» Task input:
****
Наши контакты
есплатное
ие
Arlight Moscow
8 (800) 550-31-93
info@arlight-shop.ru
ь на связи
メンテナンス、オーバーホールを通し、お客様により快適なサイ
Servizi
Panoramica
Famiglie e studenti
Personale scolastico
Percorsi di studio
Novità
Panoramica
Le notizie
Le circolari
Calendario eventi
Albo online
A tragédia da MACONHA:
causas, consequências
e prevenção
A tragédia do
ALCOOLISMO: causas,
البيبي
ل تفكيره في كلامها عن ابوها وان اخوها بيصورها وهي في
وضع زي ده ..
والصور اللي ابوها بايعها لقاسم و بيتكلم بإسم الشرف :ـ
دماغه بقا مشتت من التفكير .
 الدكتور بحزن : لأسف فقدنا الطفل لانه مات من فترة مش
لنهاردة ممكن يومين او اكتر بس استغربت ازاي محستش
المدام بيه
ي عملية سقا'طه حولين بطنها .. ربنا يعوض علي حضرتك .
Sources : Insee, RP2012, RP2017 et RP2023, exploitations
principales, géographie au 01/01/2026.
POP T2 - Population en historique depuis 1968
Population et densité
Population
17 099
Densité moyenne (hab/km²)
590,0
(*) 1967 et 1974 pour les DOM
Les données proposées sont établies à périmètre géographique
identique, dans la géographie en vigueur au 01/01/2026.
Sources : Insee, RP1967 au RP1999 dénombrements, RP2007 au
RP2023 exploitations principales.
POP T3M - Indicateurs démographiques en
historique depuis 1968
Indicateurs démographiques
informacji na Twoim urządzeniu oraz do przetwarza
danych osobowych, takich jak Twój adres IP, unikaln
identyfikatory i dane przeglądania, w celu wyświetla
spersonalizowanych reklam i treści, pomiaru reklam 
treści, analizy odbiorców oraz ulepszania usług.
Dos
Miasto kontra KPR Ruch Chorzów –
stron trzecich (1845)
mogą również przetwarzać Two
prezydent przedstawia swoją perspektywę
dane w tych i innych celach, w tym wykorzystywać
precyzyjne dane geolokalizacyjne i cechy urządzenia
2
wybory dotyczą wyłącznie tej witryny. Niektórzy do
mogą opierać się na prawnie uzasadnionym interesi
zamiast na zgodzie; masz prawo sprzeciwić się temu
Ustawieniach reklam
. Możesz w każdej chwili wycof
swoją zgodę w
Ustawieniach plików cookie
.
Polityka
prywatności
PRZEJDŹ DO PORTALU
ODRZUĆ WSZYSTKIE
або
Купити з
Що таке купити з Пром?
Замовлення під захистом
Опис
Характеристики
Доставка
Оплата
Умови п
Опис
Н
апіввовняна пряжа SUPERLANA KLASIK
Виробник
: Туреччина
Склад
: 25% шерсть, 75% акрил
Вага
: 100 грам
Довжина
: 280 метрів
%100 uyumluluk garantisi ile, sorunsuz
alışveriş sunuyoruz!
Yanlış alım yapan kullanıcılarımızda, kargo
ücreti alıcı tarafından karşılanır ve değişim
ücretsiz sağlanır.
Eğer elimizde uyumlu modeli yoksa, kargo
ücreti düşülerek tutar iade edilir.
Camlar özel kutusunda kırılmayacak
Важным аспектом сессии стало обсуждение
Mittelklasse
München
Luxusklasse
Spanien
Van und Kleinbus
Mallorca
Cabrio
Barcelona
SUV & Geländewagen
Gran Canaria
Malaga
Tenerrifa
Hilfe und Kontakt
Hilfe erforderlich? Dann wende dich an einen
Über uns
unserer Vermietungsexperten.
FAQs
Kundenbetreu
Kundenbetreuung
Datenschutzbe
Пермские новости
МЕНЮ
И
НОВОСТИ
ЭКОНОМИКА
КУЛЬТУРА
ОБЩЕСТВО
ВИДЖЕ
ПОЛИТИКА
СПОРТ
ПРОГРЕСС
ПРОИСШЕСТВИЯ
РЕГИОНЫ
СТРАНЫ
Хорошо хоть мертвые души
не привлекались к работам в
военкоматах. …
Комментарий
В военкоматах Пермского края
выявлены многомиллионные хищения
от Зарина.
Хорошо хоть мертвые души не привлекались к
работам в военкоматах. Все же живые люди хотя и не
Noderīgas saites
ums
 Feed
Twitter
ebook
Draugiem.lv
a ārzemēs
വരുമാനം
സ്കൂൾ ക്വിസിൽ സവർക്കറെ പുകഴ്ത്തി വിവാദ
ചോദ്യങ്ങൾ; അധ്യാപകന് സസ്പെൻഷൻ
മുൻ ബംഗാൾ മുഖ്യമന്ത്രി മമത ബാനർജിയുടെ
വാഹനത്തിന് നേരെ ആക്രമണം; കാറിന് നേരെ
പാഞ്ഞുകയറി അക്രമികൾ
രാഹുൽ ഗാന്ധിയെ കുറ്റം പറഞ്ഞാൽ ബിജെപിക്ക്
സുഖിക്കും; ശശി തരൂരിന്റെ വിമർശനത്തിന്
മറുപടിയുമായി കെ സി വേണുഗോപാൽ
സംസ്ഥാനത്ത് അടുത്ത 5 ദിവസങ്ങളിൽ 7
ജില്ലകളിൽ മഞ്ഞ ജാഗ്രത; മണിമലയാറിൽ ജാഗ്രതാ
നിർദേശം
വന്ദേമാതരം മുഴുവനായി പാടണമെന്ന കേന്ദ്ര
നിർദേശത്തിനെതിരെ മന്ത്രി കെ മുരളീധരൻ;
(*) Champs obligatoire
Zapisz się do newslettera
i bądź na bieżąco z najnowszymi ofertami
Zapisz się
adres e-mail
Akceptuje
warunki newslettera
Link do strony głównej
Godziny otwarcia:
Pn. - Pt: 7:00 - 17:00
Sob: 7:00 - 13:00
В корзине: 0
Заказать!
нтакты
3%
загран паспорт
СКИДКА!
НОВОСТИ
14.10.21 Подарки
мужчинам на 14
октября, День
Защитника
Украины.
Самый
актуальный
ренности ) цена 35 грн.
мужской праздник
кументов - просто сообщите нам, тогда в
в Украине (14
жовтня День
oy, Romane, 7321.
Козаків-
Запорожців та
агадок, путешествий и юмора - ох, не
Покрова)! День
****
» About this exercise: All records shown above are to be output exactly.

» Exercise result:
Наши контакты
есплатное
ие
Arlight Moscow
8 (800) 550-31-93
info@arlight-shop.ru
ь на связи
メンテナンス、オーバーホールを通し、お客様により快適なサイ
Servizi
Panoramica
Famiglie e studenti
Personale scolastico
Percorsi di studio
Novità
Panoramica
Le notizie
Le circolari
Calendario eventi
Albo online
A tragédia da MACONHA:
causas, consequências
e prevenção
A tragédia do
ALCOOLISMO: causas,
البيبي
ل تفكيره في كلامها عن ابوها وان اخوها بيصورها وهي في
وضع زي ده ..
والصور اللي ابوها بايعها لقاسم و بيتكلم بإسم الشرف :ـ
دماغه بقا مشتت من التفكير .
 الدكتور بحزن : لأسف فقدنا الطفل لانه مات من فترة مش
لنهاردة ممكن يومين او اكتر بس استغربت ازاي محستش
المدام بيه
ي عملية سقا'طه حولين بطنها .. ربنا يعوض علي حضرتك .
Sources : Insee, RP2012, RP2017 et RP2023, exploitations
principales, géographie au 01/01/2026.
POP T2 - Population en historique depuis 1968
Population et densité
Population
17 099
Densité moyenne (hab/km²)
590,0
(*) 1967 et 1974 pour les DOM
Les données proposées sont établies à périmètre géographique
identique, dans la géographie en vigueur au 01/01/2026.
Sources : Insee, RP1967 au RP1999 dénombrements, RP2007 au
RP2023 exploitations principales.
POP T3M - Indicateurs démographiques en
historique depuis 1968
Indicateurs démographiques
informacji na Twoim urządzeniu oraz do przetwarza
danych osobowych, takich jak Twój adres IP, unikaln
identyfikatory i dane przeglądania, w celu wyświetla
spersonalizowanych reklam i treści, pomiaru reklam 
treści, analizy odbiorców oraz ulepszania usług.
Dos
Miasto kontra KPR Ruch Chorzów –
stron trzecich (1845)
mogą również przetwarzać Two
prezydent przedstawia swoją perspektywę
dane w tych i innych celach, w tym wykorzystywać
precyzyjne dane geolokalizacyjne i cechy urządzenia
2
wybory dotyczą wyłącznie tej witryny. Niektórzy do
mogą opierać się na prawnie uzasadnionym interesi
zamiast na zgodzie; masz prawo sprzeciwić się temu
Ustawieniach reklam
. Możesz w każdej chwili wycof
swoją zgodę w
Ustawieniach plików cookie
.
Polityka
prywatności
PRZEJDŹ DO PORTALU
ODRZUĆ WSZYSTKIE
або
Купити з
Що таке купити з Пром?
Замовлення під захистом
Опис
Характеристики
Доставка
Оплата
Умови п
Опис
Н
апіввовняна пряжа SUPERLANA KLASIK
Виробник
: Туреччина
Склад
: 25% шерсть, 75% акрил
Вага
: 100 грам
Довжина
: 280 метрів
%100 uyumluluk garantisi ile, sorunsuz
alışveriş sunuyoruz!
Yanlış alım yapan kullanıcılarımızda, kargo
ücreti alıcı tarafından karşılanır ve değişim
ücretsiz sağlanır.
Eğer elimizde uyumlu modeli yoksa, kargo
ücreti düşülerek tutar iade edilir.
Camlar özel kutusunda kırılmayacak
Важным аспектом сессии стало обсуждение
Mittelklasse
München
Luxusklasse
Spanien
Van und Kleinbus
Mallorca
Cabrio
Barcelona
SUV & Geländewagen
Gran Canaria
Malaga
Tenerrifa
Hilfe und Kontakt
Hilfe erforderlich? Dann wende dich an einen
Über uns
unserer Vermietungsexperten.
FAQs
Kundenbetreu
Kundenbetreuung
Datenschutzbe
Пермские новости
МЕНЮ
И
НОВОСТИ
ЭКОНОМИКА
КУЛЬТУРА
ОБЩЕСТВО
ВИДЖЕ
ПОЛИТИКА
СПОРТ
ПРОГРЕСС
ПРОИСШЕСТВИЯ
РЕГИОНЫ
СТРАНЫ
Хорошо хоть мертвые души
не привлекались к работам в
военкоматах. …
Комментарий
В военкоматах Пермского края
выявлены многомиллионные хищения
от Зарина.
Хорошо хоть мертвые души не привлекались к
работам в военкоматах. Все же живые люди хотя и не
Noderīgas saites
ums
 Feed
Twitter
ebook
Draugiem.lv
a ārzemēs
വരുമാനം
സ്കൂൾ ക്വിസിൽ സവർക്കറെ പുകഴ്ത്തി വിവാദ
ചോദ്യങ്ങൾ; അധ്യാപകന് സസ്പെൻഷൻ
മുൻ ബംഗാൾ മുഖ്യമന്ത്രി മമത ബാനർജിയുടെ
വാഹനത്തിന് നേരെ ആക്രമണം; കാറിന് നേരെ
പാഞ്ഞുകയറി അക്രമികൾ
രാഹുൽ ഗാന്ധിയെ കുറ്റം പറഞ്ഞാൽ ബിജെപിക്ക്
സുഖിക്കും; ശശി തരൂരിന്റെ വിമർശനത്തിന്
മറുപടിയുമായി കെ സി വേണുഗോപാൽ
സംസ്ഥാനത്ത് അടുത്ത 5 ദിവസങ്ങളിൽ 7
ജില്ലകളിൽ മഞ്ഞ ജാഗ്രത; മണിമലയാറിൽ ജാഗ്രതാ
നിർദേശം
വന്ദേമാതരം മുഴുവനായി പാടണമെന്ന കേന്ദ്ര
നിർദേശത്തിനെതിരെ മന്ത്രി കെ മുരളീധരൻ;
(*) Champs obligatoire
Zapisz się do newslettera
i bądź na bieżąco z najnowszymi ofertami
Zapisz się
adres e-mail
Akceptuje
warunki newslettera
Link do strony głównej
Godziny otwarcia:
Pn. - Pt: 7:00 - 17:00
Sob: 7:00 - 13:00
В корзине: 0
Заказать!
нтакты
3%
загран паспорт
СКИДКА!
НОВОСТИ
14.10.21 Подарки
мужчинам на 14
октября, День
Защитника
Украины.
Самый
актуальный
ренности ) цена 35 грн.
мужской праздник
кументов - просто сообщите нам, тогда в
в Украине (14
жовтня День
oy, Romane, 7321.
Козаків-
Запорожців та
агадок, путешествий и юмора - ох, не
Покрова)! День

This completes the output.